Dataset content =>
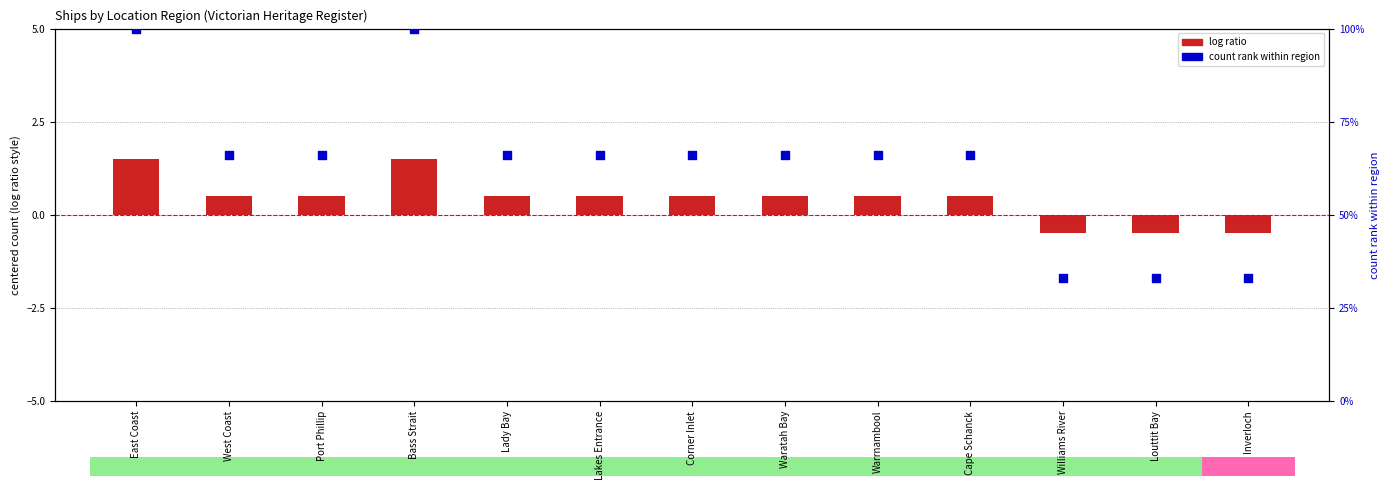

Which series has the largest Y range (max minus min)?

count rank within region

* * *

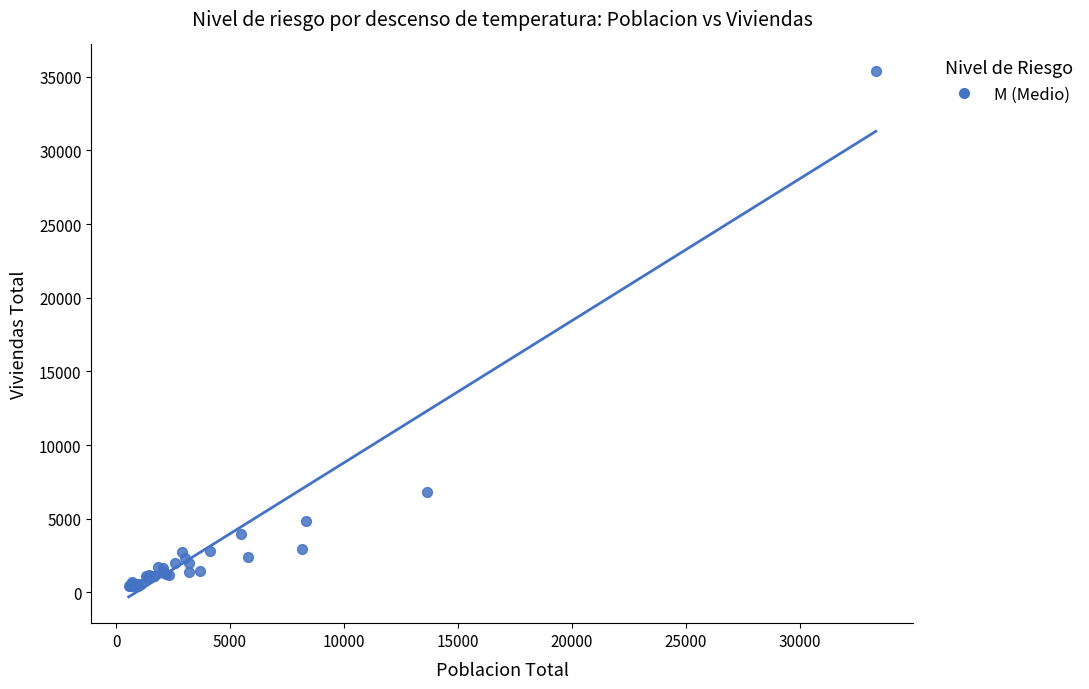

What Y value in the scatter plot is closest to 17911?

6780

...

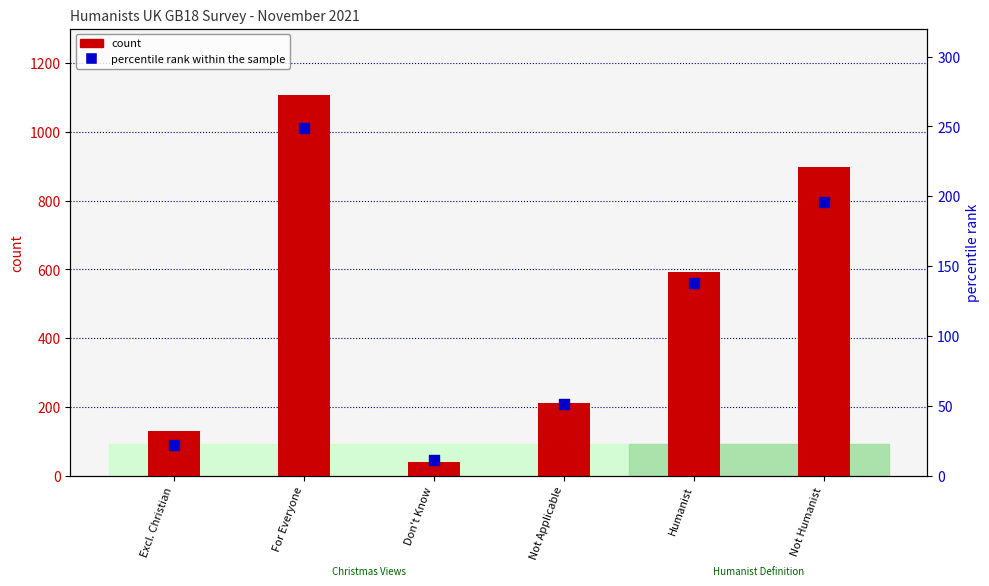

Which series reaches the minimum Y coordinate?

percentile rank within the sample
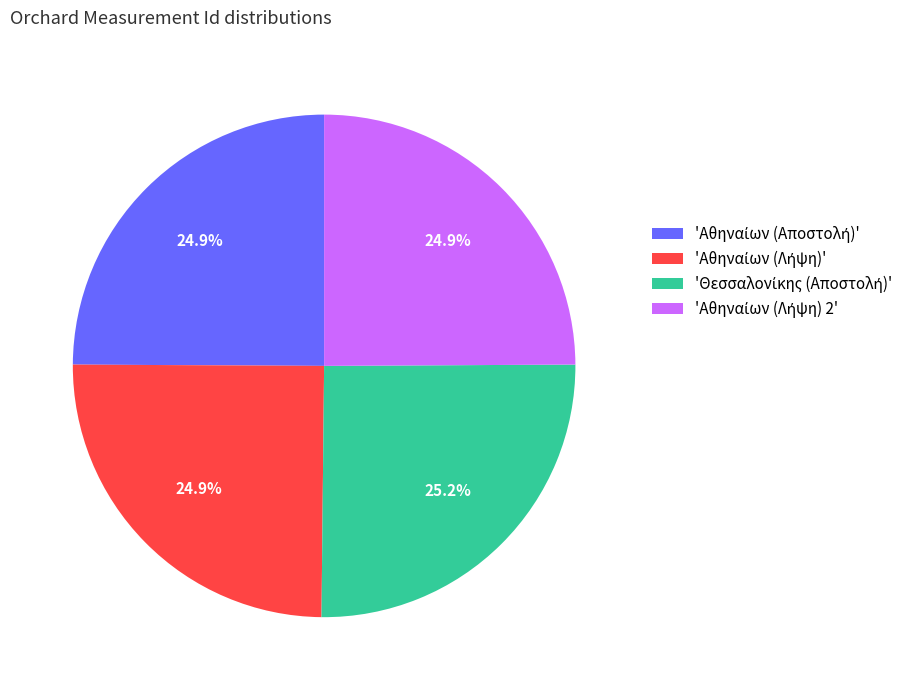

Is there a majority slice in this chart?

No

Try it => Tally the lines in the material above that contain the string "series", and reply with the number alone.

Result of this task => 2